5. Blind Date Memo: Don't push the boundary, no matter how well you get along. Don't ever tell the girl you are dancing with that you are NOT staring at her chest. That def didn't make me want sit the rest of the dance/date out. Nope. Not at all. -____-







6. If the Same Relationship Failed Before, It Will Fail Again: (There are exceptions but very few). If you broke up with someone for a very good reason once...or if the relationship is over and you are grateful in the long-run, don't be weak to repeat it. Whether you or the other wanting to "try again", just remember your youth and how you learned to, just say no.    







 7. Be a Go-Getter: So, a friend of a friend catches your eye? Wonderful! Great! Fantastic! Hand Stands! He/she can bring this together but after that--it's all on YOU. Be a go-getter. The window of opportunity is only open for so long...and if you keep relying on your wingman/woman, the girl will think you aren't efficient and don't have real interest. Don't be shy. Take the opportunity!






 

 8. Gay Friends Make You Feel Beautiful: Get some.
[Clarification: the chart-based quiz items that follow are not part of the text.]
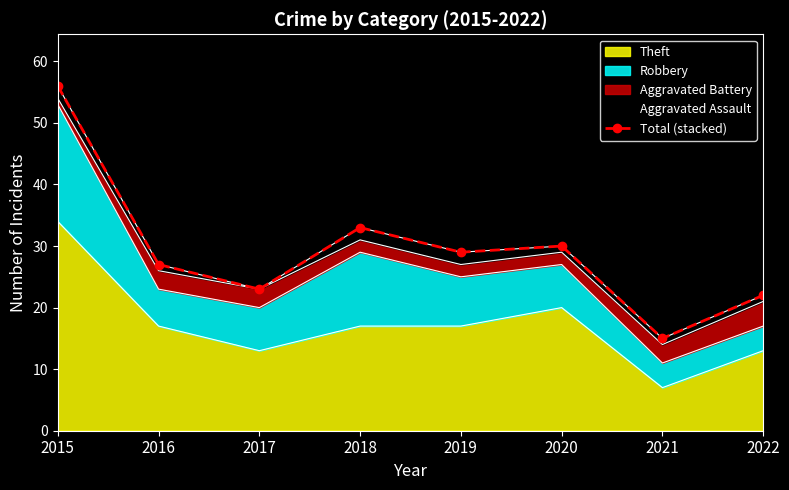

What is the value of the 2nd point from the left?

27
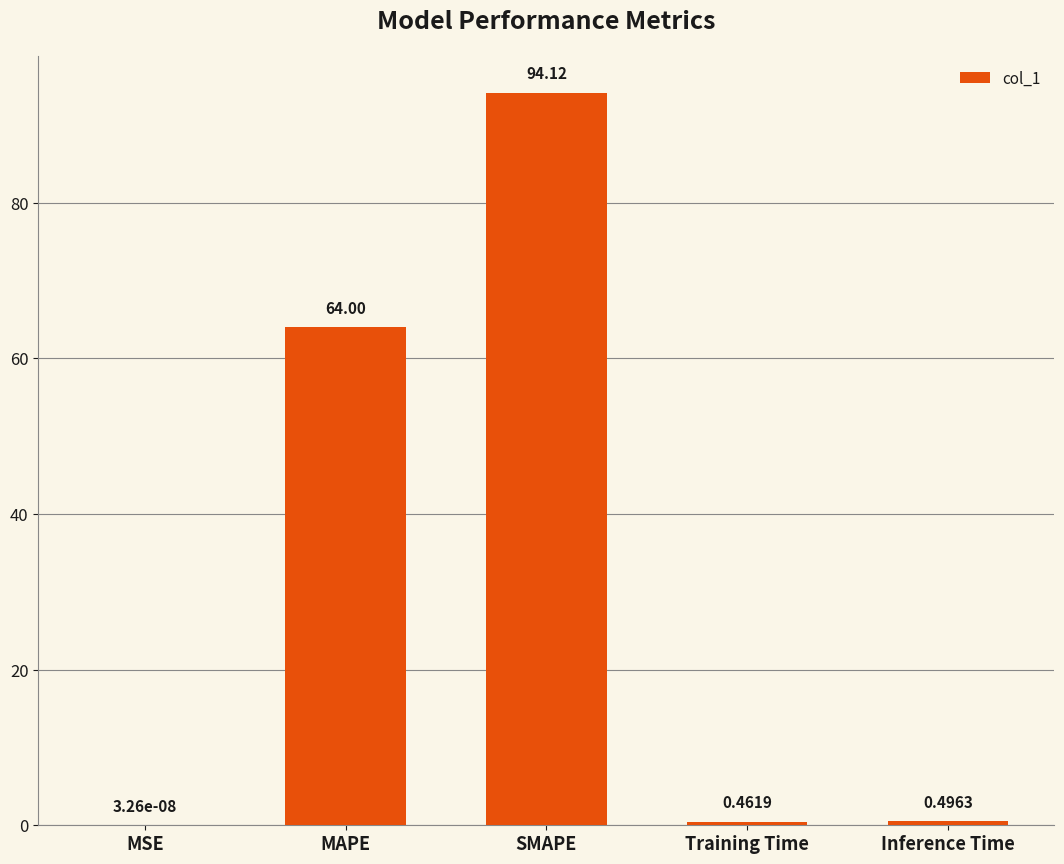

Which category has the highest value across all series?

SMAPE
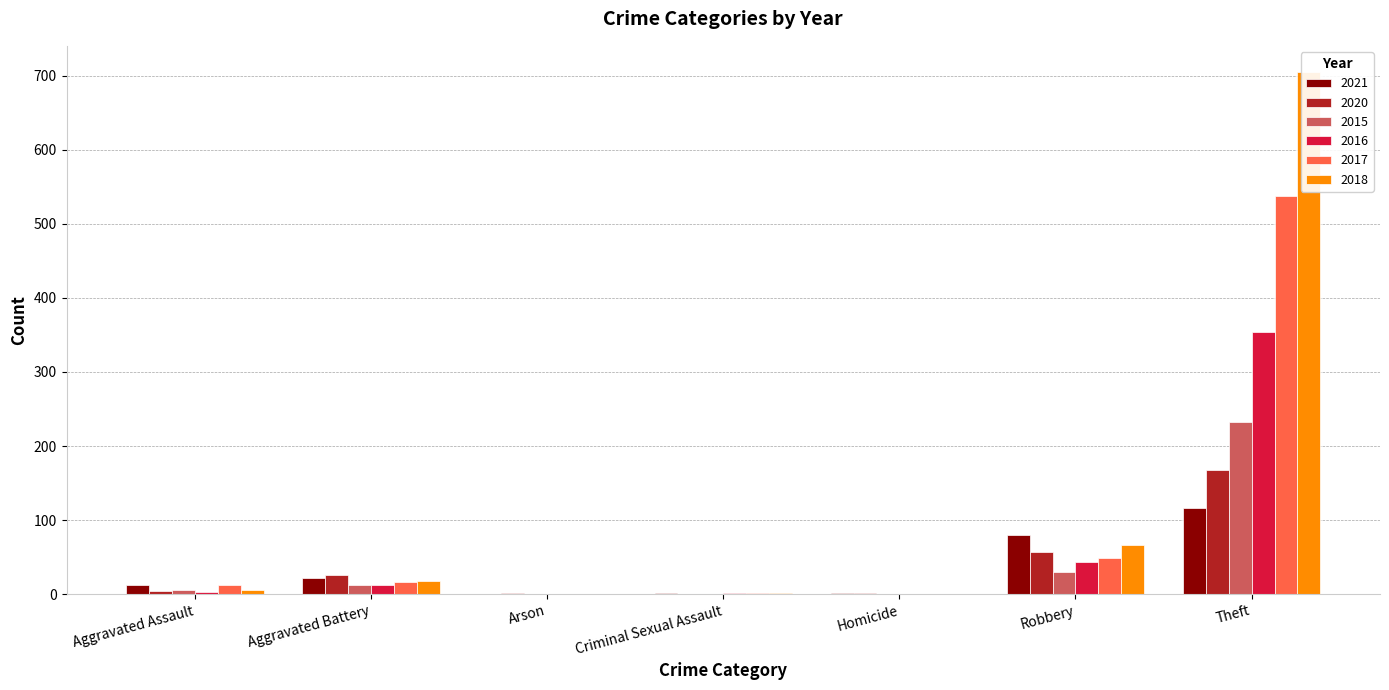

How many groups of bars are there?

7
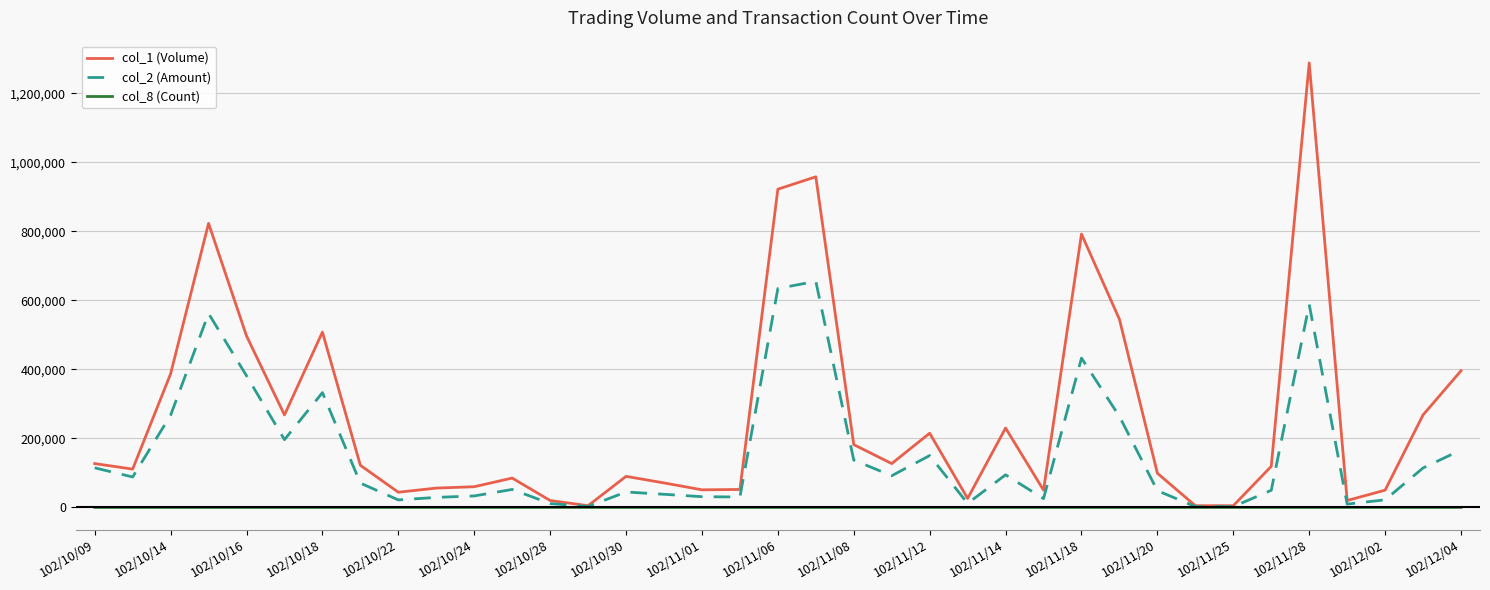

What is the difference between the maximum and minimum values in the col_1 (Volume) series?

1283000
It's that simple.








9. Foreigners: I have nothing against foreigners. I'm half foreign...meaning my Mom is not from this country, has an accent, is of color, speaks a diff language, you get it. So, don't take too much offense. I hate to say it but American girls are what Hispanics call, "fria". We worry about the reason behind your rush to profess your love. Take things slow...let us see how we feel. It's a cultural thing. If not--do not expect us to respond the way you do.





10. Cat-Calls? A BIG-NO-NO: We are ladies. If you want a cat, go to your local animal shelter and save a life, chump.                                                     

                                                               




11.Dating? Engaged? Have friends! Go out! Enjoy life! BUT, be cautious. If you start to have feelings for someone else, re-evaluate your choices. It's not too late, but, don't expect things to get better by ignoring them.                                                                                                                       



12. If You Are Married:  Be confident in your marriage and don't put your single/unmarried friends in awkward situations. Don't text old flames, "Hey, how are you?" and expect them to happily chat it up. It makes us uncomfortable. And, it can turn your spouse psycho, writing your friends hate messages thinking you're a cheater. Just think before you wish you were single again. Remember, you already found the love of your life! And, if a divorce is in the midst? Get things in order, then peruse.